Long-term care facilities are by far the most common settings for norovirus outbreaks, dwarfing the number of outbreaks in hospitals, according to government data released Tuesday.
More than 2,000 outbreaks of norovirus originated in a long-term care facility between 2009 and 2012, the Centers for Disease Control and Prevention reported. Only about 120 outbreaks occurred in hospitals during those years.

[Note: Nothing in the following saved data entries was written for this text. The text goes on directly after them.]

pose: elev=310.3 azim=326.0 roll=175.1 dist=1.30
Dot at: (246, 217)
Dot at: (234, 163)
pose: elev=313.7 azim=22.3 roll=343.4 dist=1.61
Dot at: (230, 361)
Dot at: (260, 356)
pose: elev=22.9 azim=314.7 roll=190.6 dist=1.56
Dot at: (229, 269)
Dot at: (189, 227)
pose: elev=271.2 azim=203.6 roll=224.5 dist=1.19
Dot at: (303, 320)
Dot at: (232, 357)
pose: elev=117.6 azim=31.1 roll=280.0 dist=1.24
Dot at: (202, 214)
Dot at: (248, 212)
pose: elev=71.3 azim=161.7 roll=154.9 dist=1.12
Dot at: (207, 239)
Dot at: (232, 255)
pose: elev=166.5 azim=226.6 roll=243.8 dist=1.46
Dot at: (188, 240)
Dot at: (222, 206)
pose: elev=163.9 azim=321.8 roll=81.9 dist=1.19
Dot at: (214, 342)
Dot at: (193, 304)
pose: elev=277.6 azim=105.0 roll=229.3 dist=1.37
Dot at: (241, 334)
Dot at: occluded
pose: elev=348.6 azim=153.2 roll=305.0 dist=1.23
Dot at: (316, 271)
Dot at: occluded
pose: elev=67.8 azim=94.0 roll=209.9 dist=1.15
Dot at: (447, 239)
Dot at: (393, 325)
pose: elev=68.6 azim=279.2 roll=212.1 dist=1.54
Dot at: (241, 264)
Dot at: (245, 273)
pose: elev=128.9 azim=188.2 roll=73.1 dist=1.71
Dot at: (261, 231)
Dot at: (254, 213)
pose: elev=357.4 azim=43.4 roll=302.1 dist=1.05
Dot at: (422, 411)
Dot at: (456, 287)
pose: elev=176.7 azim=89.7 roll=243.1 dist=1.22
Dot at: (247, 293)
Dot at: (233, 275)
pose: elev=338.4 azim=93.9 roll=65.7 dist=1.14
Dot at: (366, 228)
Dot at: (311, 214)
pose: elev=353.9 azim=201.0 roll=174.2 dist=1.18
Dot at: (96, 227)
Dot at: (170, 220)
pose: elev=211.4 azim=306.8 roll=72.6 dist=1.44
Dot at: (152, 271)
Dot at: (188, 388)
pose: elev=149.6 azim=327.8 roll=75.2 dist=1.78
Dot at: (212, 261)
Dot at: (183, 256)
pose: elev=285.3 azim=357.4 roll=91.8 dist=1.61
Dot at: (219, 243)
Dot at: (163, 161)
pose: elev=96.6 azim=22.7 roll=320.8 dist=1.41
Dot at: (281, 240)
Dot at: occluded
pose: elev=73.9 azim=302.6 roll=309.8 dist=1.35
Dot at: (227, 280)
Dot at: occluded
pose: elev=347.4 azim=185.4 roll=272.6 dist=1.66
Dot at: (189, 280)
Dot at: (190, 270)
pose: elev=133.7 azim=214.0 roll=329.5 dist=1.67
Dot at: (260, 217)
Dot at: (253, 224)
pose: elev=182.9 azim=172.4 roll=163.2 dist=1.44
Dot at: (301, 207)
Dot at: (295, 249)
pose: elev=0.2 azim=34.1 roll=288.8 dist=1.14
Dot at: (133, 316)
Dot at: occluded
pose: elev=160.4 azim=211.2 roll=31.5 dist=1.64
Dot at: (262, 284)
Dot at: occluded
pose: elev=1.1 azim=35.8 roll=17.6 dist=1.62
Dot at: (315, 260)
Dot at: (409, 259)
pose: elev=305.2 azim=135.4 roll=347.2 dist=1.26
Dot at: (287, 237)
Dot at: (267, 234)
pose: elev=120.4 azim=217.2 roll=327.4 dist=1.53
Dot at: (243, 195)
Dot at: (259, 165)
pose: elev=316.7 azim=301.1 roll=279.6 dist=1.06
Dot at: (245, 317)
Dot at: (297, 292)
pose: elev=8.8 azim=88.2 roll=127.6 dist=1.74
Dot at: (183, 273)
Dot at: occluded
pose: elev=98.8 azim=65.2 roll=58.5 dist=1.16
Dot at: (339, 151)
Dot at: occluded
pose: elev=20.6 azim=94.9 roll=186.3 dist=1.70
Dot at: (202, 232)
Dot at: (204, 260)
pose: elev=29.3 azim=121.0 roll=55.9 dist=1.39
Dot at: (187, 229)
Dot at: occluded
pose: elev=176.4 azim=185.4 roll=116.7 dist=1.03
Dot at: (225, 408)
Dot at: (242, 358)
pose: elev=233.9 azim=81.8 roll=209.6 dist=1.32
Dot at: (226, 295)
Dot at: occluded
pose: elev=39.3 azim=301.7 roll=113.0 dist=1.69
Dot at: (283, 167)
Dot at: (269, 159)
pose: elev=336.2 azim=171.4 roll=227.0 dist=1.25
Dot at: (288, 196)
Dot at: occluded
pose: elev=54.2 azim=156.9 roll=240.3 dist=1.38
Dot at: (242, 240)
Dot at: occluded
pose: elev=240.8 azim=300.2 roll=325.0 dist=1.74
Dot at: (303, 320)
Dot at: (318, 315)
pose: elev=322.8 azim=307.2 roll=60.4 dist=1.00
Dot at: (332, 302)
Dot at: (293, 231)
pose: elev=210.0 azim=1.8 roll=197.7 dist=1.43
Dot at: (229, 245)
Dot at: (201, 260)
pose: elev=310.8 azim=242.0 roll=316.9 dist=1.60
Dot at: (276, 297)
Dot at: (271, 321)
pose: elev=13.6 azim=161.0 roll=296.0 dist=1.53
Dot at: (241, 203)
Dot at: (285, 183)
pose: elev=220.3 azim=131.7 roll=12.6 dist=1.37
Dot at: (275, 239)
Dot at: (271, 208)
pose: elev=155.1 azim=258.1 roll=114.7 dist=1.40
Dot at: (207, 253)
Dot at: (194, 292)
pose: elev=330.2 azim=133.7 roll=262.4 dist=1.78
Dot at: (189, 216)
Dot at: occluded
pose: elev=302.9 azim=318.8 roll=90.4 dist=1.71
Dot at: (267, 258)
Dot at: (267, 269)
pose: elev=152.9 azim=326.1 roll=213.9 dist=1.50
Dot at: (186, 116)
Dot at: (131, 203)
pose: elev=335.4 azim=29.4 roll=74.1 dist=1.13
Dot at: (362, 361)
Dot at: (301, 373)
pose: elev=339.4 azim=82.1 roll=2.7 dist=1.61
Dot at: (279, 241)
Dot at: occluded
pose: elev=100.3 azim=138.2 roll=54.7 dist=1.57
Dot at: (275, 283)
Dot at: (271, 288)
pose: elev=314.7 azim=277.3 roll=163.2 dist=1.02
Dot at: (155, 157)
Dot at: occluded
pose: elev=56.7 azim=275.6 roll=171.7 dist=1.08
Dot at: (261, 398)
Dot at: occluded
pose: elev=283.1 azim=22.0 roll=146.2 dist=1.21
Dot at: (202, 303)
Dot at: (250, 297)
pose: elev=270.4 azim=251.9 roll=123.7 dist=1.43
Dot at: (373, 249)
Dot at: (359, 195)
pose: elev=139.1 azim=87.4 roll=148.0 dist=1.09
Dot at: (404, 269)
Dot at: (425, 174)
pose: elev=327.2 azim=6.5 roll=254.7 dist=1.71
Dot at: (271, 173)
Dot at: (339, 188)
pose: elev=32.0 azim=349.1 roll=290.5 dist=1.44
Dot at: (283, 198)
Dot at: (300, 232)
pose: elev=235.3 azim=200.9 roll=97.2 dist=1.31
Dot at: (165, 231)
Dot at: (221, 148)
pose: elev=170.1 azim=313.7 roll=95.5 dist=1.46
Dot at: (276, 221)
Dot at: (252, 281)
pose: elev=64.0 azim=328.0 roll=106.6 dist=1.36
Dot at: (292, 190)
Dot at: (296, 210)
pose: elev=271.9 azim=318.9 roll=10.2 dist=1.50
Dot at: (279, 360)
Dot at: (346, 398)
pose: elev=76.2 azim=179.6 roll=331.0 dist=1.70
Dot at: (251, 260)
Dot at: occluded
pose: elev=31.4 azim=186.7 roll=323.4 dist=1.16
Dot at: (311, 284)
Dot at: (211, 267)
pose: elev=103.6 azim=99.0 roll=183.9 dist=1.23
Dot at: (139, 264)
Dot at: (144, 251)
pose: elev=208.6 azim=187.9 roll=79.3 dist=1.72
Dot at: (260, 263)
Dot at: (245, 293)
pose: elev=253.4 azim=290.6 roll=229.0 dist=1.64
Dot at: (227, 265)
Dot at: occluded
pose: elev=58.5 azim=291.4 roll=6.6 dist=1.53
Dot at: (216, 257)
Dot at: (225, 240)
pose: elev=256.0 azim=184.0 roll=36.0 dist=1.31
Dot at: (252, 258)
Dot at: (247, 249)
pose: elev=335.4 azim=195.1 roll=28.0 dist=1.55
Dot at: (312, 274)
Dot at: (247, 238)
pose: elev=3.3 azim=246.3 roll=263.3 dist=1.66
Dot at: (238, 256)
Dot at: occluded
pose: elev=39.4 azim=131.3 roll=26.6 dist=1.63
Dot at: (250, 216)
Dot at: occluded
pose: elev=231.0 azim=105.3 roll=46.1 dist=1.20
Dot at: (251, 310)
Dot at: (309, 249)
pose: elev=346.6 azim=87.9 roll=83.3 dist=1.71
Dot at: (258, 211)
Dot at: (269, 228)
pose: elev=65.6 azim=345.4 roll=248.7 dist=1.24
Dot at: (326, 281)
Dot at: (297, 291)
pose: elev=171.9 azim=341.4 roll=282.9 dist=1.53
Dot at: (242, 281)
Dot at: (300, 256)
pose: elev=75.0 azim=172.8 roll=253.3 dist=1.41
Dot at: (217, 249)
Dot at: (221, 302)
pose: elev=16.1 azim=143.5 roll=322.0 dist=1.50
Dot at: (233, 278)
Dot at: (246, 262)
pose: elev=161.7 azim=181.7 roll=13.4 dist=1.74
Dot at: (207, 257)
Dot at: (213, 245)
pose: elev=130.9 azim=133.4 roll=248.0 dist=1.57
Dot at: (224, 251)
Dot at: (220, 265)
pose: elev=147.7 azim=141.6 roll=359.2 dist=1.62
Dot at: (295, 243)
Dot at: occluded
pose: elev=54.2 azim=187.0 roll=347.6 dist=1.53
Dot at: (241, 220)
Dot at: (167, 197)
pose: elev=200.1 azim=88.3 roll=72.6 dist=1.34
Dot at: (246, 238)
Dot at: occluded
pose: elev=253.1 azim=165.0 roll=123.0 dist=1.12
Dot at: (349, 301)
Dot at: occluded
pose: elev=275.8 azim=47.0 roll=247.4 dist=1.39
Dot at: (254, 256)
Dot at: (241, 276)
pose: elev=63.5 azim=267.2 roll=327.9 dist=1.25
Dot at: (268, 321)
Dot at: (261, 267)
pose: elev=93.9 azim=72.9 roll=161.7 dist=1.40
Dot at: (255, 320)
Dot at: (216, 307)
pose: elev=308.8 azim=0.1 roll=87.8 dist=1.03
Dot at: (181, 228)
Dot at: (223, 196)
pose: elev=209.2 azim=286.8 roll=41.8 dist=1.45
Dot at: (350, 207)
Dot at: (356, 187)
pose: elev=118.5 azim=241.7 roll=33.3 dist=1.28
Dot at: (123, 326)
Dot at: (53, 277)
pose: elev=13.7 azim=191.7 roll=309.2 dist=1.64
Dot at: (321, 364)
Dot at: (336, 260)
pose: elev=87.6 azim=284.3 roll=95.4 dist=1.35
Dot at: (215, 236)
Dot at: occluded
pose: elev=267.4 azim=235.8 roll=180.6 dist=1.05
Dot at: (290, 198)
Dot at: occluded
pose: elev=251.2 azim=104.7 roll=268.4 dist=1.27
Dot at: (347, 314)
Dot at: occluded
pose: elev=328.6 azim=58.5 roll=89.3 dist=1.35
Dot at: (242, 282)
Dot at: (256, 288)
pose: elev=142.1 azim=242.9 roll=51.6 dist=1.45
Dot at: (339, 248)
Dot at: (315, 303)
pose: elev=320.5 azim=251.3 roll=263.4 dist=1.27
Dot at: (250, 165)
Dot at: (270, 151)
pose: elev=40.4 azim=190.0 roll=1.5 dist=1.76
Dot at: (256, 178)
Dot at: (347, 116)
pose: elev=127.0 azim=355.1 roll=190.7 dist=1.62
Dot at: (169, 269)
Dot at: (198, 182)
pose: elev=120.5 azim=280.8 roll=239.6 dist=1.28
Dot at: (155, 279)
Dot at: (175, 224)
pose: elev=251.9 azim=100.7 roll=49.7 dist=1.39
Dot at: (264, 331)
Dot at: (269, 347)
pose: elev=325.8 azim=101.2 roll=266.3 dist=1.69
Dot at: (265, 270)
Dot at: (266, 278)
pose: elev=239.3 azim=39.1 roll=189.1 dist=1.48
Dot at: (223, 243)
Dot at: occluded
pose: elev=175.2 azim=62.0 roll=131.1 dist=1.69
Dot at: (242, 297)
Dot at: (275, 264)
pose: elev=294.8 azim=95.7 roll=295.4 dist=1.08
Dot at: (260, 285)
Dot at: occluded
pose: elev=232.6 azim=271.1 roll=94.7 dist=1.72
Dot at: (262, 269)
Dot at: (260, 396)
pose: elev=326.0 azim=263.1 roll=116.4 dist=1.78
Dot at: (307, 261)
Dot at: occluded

The CDC report focused largely on outbreaks caused by contaminated food, because restaurants were the second most-common setting associated with outbreaks. There were nearly 575 outbreaks linked to contaminated restaurant food in the four-year study period. Another 150 outbreaks were linked to catering or banquet facility food.
However, poor food preparation practices are not behind the norovirus problem in nursing homes, the report showed. Only 12 long-term care outbreaks were food-related.
There are numerous other ways the highly contagious disease is transmitted, including person-to-person contact, the report stated. It is notoriously difficult to combat, given that it is resistant to common disinfectants, is infectious at very low doses, and people shed viral particles “copiously” even when asymptomatic.
The report did not offer explanations as to why long-term care facilities see so many more norovirus outbreaks than hospitals. The CDC had not returned a call from McKnight’s as of press time. However, norovirus is known to spread rapidly through “closed places”— it earned the nickname “the cruise ship disease” after several high-profile outbreaks at sea.
Norovirus also hits the elderly especially hard, with the majority of annual hospitalizations and deaths occurring among seniors and very young children. There were about 800 deaths due to norovirus between 2009 and 2012, according to the CDC report.